EXERCISE: Search the entries below for the word "patternUnits", then copy each line in which it is found.

Data items

╭──

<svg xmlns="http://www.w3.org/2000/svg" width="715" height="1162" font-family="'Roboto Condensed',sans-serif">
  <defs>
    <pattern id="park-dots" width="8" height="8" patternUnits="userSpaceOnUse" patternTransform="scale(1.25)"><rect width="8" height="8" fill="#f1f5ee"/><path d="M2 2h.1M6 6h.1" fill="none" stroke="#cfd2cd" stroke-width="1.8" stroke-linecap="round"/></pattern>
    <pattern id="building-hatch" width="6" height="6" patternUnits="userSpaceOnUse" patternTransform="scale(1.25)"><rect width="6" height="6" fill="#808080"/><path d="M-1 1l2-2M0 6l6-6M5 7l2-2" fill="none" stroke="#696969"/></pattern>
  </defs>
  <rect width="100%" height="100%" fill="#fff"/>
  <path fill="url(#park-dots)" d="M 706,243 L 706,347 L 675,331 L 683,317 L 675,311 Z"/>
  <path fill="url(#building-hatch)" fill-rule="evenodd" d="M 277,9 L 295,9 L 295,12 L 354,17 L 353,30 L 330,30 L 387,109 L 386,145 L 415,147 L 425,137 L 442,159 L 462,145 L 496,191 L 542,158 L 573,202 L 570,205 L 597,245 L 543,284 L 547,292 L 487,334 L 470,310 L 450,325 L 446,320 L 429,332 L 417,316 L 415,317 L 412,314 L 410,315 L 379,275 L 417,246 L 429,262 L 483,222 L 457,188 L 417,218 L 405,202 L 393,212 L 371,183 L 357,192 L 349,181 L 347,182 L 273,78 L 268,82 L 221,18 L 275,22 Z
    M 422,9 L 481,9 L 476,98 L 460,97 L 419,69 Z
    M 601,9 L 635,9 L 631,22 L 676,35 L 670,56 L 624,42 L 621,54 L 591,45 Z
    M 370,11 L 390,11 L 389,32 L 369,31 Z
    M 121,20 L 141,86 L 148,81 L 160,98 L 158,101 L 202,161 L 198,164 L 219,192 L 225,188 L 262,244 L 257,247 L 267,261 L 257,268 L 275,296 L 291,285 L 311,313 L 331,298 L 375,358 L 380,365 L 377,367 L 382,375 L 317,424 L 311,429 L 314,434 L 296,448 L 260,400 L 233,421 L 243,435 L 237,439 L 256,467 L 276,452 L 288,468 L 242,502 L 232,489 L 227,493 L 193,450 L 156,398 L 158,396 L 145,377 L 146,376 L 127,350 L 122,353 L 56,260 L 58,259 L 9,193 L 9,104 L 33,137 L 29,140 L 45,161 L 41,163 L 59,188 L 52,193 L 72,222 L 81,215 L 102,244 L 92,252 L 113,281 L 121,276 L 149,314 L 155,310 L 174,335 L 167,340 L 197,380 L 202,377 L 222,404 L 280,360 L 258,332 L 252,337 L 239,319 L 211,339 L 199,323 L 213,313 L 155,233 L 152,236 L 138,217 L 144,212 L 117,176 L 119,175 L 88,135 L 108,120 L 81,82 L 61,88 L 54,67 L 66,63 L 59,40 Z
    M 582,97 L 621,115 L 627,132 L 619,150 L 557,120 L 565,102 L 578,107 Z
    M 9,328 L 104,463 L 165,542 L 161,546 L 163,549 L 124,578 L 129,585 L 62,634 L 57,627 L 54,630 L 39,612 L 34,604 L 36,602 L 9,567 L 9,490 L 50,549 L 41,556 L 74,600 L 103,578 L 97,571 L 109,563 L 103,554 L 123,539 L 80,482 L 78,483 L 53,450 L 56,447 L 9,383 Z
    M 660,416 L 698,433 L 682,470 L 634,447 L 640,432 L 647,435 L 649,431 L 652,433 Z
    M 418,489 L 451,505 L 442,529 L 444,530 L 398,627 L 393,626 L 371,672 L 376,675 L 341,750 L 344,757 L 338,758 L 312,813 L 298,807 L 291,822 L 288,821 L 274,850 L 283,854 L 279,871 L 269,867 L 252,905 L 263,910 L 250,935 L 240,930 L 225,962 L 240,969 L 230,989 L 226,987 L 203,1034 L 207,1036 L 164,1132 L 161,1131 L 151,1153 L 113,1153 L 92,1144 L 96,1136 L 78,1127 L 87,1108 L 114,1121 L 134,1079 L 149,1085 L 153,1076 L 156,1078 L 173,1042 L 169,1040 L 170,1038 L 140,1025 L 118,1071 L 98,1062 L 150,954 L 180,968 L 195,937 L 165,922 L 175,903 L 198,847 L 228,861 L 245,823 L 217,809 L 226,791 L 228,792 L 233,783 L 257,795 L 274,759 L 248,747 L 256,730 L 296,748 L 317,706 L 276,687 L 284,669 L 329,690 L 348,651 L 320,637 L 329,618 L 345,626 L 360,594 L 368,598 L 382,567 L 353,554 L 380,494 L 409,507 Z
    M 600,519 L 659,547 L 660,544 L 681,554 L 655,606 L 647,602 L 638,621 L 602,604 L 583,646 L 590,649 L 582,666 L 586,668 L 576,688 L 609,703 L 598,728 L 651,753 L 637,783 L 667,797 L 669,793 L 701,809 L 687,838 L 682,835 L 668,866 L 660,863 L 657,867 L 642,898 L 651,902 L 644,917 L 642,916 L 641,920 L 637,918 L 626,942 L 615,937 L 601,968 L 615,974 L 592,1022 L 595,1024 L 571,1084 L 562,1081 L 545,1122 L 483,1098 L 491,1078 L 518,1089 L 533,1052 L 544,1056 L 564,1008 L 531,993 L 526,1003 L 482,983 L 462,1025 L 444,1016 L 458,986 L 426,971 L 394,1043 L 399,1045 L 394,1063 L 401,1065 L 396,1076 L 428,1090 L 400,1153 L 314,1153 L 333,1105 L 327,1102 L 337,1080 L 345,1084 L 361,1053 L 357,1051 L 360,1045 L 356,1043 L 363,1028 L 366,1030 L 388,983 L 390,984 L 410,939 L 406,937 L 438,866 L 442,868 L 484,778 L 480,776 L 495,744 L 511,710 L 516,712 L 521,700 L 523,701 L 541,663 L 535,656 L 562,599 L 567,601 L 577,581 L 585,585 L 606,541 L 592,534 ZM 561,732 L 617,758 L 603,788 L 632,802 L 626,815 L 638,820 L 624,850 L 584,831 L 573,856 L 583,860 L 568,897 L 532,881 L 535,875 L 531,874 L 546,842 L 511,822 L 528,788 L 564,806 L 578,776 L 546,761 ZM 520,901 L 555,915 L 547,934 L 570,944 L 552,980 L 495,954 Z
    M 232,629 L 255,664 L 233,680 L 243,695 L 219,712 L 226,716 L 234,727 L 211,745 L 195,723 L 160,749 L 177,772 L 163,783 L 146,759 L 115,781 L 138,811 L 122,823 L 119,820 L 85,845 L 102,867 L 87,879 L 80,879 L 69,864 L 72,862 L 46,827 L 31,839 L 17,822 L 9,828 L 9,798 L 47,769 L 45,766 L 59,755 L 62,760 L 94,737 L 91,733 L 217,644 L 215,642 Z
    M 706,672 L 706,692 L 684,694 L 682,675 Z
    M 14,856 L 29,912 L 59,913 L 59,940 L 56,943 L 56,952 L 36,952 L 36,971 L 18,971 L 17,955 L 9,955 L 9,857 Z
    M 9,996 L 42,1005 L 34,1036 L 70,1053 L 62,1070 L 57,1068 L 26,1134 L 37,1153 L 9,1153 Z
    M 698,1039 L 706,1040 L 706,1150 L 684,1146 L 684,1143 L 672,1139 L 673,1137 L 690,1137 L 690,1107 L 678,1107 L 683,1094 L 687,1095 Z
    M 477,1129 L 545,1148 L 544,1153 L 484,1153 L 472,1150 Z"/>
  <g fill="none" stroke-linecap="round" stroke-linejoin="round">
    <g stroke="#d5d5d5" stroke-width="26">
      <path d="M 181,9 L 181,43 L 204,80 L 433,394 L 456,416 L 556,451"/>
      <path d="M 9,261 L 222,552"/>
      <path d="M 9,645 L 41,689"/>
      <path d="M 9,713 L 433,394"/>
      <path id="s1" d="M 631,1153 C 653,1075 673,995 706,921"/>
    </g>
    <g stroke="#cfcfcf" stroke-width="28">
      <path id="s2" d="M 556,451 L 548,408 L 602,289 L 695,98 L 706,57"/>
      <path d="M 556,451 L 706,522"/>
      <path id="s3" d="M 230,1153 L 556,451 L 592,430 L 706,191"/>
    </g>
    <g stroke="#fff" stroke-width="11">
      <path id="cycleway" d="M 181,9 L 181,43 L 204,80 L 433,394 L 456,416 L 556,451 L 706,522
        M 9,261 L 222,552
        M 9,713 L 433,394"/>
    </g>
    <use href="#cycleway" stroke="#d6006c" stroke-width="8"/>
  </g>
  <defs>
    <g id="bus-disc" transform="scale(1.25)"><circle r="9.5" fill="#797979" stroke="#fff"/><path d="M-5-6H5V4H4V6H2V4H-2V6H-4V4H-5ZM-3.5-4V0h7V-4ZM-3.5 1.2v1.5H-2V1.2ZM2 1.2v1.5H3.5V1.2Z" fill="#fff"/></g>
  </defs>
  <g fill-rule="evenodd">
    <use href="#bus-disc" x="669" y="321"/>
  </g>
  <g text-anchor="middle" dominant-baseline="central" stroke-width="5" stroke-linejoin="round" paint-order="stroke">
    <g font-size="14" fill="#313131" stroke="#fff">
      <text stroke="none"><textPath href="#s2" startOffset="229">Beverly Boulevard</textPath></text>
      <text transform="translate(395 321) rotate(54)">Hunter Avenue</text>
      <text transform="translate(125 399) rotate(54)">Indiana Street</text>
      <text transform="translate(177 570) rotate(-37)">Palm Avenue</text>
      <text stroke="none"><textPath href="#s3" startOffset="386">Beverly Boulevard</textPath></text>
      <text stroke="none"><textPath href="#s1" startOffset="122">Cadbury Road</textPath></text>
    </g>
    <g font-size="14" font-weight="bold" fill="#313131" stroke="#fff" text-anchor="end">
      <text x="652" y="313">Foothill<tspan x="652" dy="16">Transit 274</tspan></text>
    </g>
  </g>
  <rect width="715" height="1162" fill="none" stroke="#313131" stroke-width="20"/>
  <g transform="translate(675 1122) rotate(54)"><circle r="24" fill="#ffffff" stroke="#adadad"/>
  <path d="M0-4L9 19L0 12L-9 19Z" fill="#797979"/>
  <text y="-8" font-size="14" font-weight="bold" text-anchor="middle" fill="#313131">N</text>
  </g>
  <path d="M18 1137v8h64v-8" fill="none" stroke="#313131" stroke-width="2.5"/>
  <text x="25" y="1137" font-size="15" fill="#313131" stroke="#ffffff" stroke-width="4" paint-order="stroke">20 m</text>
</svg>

╰──

TASK ANSWER:
    <pattern id="park-dots" width="8" height="8" patternUnits="userSpaceOnUse" patternTransform="scale(1.25)"><rect width="8" height="8" fill="#f1f5ee"/><path d="M2 2h.1M6 6h.1" fill="none" stroke="#cfd2cd" stroke-width="1.8" stroke-linecap="round"/></pattern>
    <pattern id="building-hatch" width="6" height="6" patternUnits="userSpaceOnUse" patternTransform="scale(1.25)"><rect width="6" height="6" fill="#808080"/><path d="M-1 1l2-2M0 6l6-6M5 7l2-2" fill="none" stroke="#696969"/></pattern>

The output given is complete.